Cela faisait un moment que je me promettais de lire
Colin Niel, notamment sa série policière guyanaise... J'ai été bien déstabilisée pendant une bonne partie de ma lecture de "
Seules les bêtes", que je pensais être un de ses opus. Je n'ai pas lu le résumé au dos, et admettez que la couverture évoque davantage une ambiance tropicale que celle d'un village reculé du Massif central. C'est pourtant bien là que je me suis retrouvée, sur un causse parcimonieusement peuplé d'éleveurs taiseux, subissant hivers impitoyables, isolement et endettement...
Ça commence comme un roman policier, avec la disparition de la riche épouse d'un enfant du pays, revenu s'y installer après avoir fait fortune à Paris.

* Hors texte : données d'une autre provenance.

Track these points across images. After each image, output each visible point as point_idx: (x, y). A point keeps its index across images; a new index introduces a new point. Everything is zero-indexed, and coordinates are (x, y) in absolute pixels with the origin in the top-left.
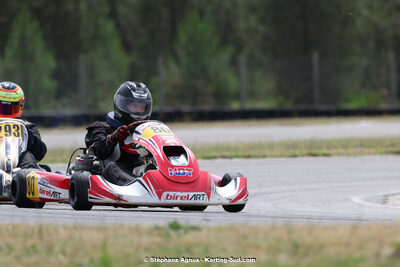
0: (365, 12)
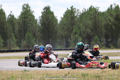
0: (59, 31)
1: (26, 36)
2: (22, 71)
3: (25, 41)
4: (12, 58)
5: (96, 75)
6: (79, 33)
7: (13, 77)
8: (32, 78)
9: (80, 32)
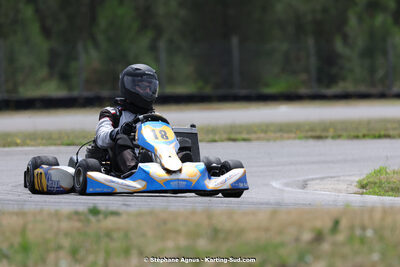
1: (103, 22)
2: (77, 213)
3: (94, 53)
4: (23, 144)
7: (25, 248)
8: (134, 252)
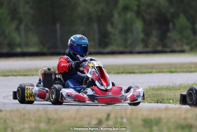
5: (183, 122)
6: (135, 8)
8: (9, 129)
9: (139, 6)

Faute de cadavre et d'indices laissant soupçonner le contraire, les enquêteurs concluent à une imprudence de randonneuse : elle ne serait pas la première victime du brutal et invincible vent d'hiver qu'on nomme ici "la tourmente".
Cet événement n'est qu'un prétexte à l'auteur pour nous livrer, au fil d'une narration polyphonique portée par cinq personnages, la chronique d'existences plombées par la solitude, et des drames vers lesquels les entraînent leurs tentatives parfois désespérées pour y échapper.
Nous suivons ainsi Alice, assistante sociale en milieu rural, qui visite "ses" agriculteurs, gère leur paperasse, s'enquiert de la santé du bétail ou des tracas domestiques, qui surtout représente souvent la seule visiteuse régulière de ces hommes livrés à eux-mêmes, devenus oublieux des codes sociaux.
L'un d'entre eux, Joseph, prend ensuite la parole, dit la solitude subie plus que choisie, avec la désertification paysanne, les années qui défilent, trop investies dans l'exploitation pour qu'il ait eu le temps ou l'opportunité de rencontrer quelqu'un avec qui partager sa vie...
Puis c'est au tour de Maribé, d'Armand, de Michel enfin, le mari d'Alice, qui tisse le dernier fil de la trame des événements improbables à l'origine de la disparition d'Evelyne Ducat.
Mais comme évoqué ci-dessus, peu importe la résolution de l'énigme, la grande force de "
Seules les bêtes", outre sa construction parfaitement maîtrisée et l'énergie de son écriture, résidant dans la singularité dont
Colin Niel dote les portraits de ses personnages, leur attribuant un ton particulier et une personnalité complexe, propres à nous attacher à chacun d'entre eux, malgré leurs travers ou leurs lâchetés. Car c'est avant tout avec beaucoup d'humanité qu'il se penche sur les blessures secrètes de ces êtres en quête d'amour.